Can I be really honest and serious for a minute? I’m struggling. I mean, for the most part, things in my life are great. I have family and friends who care about me, a nice home and plenty of stuff to fill it up with. That’s not the problem. The problem is that my spiritual self is feeling pretty lost and lonely these days. I’ve drifted away from my faith and don’t have a clear path back.

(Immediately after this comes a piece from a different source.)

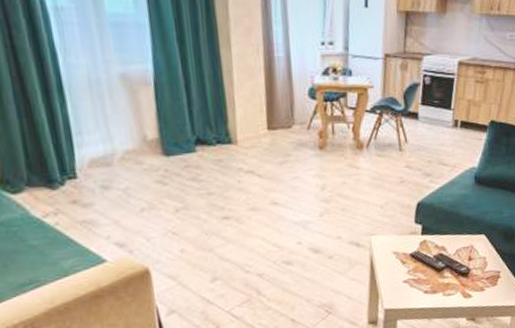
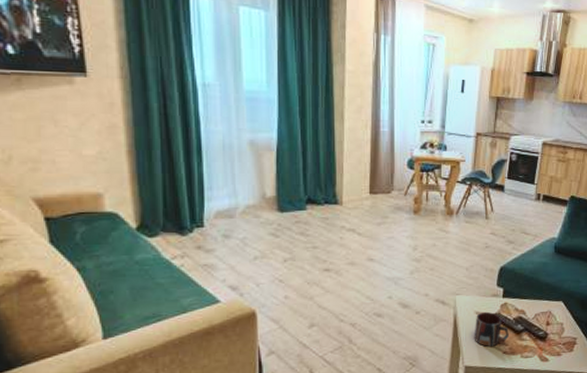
mug: none [392,250,429,288] -> present [474,311,509,347]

Here’s the thing, I believe in God, but have little confidence in churches as they (in my experience over and over and over again) currently exist with so much focus on the negative and nitpicky details, exclusionary behaviors, and political leanings. I believe in salvation through Christ, but can’t stand the behavior and beliefs of the extremely vocal (hopefully) minority in America whose outspokenness has alienated not only those who don’t believe, but many, many followers of Christ as well. I don’t want to be associated with people who use the Bible as a weapon to hurt and shame people or a soapbox to stand upon and to hurl their bigotry and hate from.
That is not my faith. That is not my Bible. That is not my God.
Because of a combination of these problems and many personal hurts and wrongs from the Church, I have not had my butt in a pew in a very long time. For a while it felt fine because Hubby and I had a regular Bible Study with friends that kept us connected to God and allowed for questioning, conversation, and learning that is impossible to fully achieve on one’s own. As all good things do, though, this too fell apart and left me on my own to maintain my relationship with God and continue to learn what I could. You can guess how successful that was.
So, now, looking at the season of Lent that is before us I wonder what I can do to bring myself close to God again. How do I cultivate my faith with no leader and no others with a commitment to study or pray or learn other than myself?
I don’t know.
I do have an idea, though, that I hope will be a good place to start. I found this book, 40 Days and 40 Nights by Ilene Segalove, that is intended as a journal guiding the reader on taking time out of each day (for 40 days) to focus on self-discovery. It’s set up in such a way that you choose your own intent – love, relationships, career, religion, etc – before starting and let that focus area color your responses to each journal prompt.
So, this is where I begin. Starting next week until Easter, I will not be giving up things so much as adding to them. I will follow the daily journal prompts and try to open my mind to God’s plan for me. Perhaps by the end of it all, I will have either built such a routine that I am able to study on my own, or I will find others to study and share encouragement with.